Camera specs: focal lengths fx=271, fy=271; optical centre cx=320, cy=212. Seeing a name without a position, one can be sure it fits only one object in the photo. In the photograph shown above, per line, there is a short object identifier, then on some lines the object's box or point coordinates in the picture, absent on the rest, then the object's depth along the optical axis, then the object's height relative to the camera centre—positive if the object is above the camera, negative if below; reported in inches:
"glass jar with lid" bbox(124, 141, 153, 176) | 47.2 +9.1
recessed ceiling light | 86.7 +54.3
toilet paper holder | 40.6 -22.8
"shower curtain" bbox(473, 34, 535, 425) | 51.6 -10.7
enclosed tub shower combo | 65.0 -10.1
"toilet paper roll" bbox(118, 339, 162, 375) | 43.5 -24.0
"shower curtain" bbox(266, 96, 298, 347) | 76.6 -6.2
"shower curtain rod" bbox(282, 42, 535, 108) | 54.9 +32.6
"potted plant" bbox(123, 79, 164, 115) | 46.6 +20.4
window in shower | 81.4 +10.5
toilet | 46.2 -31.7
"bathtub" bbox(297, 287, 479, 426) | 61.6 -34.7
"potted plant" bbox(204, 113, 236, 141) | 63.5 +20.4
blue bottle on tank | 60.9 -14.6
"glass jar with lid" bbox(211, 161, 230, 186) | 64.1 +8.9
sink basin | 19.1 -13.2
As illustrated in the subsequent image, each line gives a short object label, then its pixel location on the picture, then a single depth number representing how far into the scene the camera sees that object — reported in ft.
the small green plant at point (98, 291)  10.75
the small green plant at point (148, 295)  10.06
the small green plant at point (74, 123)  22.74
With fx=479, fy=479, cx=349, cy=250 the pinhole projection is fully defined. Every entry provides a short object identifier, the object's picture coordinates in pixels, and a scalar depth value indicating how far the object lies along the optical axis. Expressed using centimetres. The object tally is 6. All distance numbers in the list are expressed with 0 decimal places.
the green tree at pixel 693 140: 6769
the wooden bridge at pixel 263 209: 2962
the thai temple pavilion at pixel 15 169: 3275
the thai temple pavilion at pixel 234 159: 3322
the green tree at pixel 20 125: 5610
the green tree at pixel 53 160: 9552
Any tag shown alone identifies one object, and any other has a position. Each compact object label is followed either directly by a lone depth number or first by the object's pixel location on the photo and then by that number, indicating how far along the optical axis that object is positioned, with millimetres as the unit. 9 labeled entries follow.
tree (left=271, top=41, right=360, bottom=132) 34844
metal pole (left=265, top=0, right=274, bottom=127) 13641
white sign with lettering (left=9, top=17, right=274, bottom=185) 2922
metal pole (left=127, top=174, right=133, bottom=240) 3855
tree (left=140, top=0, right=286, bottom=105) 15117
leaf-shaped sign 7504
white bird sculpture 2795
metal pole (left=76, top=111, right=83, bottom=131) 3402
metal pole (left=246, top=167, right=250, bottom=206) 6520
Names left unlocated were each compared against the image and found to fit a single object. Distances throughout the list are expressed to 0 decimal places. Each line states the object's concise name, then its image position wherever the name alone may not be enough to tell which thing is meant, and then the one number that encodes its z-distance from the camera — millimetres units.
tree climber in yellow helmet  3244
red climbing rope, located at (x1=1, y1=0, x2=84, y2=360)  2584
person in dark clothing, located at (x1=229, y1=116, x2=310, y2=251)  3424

☆ ☆ ☆ ☆ ☆ ☆ ☆

* _Your objective_
Filter the entries above down to the lines that contain the word "temple".

* _Exercise response_
the thai temple pavilion at pixel 15 169: 3275
the thai temple pavilion at pixel 234 159: 3322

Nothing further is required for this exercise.